Unfortunately for wannabes, they try so hard to impress gang members that they often find themselves immersed in the same negative behaviors. …
Breaking this thuggish mentality is critical to tackling the gang problem and addressing a widespread achievement gap between city and suburban schools. …
Teachers have long complained about minority children failing to realize their potential out of fear of being labeled as "acting white." So they disrupt the class, skip school and fail themselves.
Yes, to aggressive performance-based governance of our schools. That starts with the raw material - the children.

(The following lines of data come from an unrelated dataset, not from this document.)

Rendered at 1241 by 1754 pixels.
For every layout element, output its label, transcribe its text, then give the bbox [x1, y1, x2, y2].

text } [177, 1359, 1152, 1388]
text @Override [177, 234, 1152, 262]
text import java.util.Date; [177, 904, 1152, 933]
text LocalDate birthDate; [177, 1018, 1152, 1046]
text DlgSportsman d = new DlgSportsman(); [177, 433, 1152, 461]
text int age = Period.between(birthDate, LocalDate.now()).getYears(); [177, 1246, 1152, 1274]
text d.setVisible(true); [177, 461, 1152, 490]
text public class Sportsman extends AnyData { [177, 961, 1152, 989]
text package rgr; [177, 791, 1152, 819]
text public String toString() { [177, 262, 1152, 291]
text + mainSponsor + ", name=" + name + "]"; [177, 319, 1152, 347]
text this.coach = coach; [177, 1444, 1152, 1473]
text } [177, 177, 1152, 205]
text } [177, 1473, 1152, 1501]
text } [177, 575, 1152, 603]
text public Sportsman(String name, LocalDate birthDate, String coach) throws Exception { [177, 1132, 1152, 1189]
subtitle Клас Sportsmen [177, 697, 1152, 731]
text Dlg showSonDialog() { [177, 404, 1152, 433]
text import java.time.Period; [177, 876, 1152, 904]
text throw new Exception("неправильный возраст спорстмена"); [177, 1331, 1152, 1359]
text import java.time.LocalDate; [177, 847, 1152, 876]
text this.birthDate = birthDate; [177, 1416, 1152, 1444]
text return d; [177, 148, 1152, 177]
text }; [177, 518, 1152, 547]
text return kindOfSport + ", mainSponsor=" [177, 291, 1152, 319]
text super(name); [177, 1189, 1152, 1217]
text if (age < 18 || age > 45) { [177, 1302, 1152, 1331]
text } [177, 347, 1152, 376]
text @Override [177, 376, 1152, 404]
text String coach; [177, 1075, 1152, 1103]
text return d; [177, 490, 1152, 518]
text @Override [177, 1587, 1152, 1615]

Again, a city mayor is in much better position to effect systemic change, including access to the bully pulpit.
Sen. Lena Taylor thinks the Mayoral takeover of MPS could pass the State Senate if it ever comes to a vote, according to the MacIver Institute.
Print is dead, or not
Print be dead:
Next month Tucker Carlson, the Fox News commentator and one-time CNN "Crossfire" host, along with former Cheney aide Neil Patel, plans on launching The Daily Caller, an ambitious and well-funded conservative web site that Carlson says "will be defined by its reporting, by the new facts it adds." But he's going to have company.
Andrew Breitbart, who's already made some dents in what he considers the "Democrat-media complex" in 2009, says he's going to roll out his own site, Big Journalism, a few days earlier - designed, he says, to report stories that the mainstream media is either missing or willfully ignoring. So reports Politico (on-line, of course).
Print not be dead:
Meanwhile, in San Francisco, news hawkers sold out of the city's newest newspaper, the 320-page, broadsheet Panorama. Thanks to Time (on-line, of course).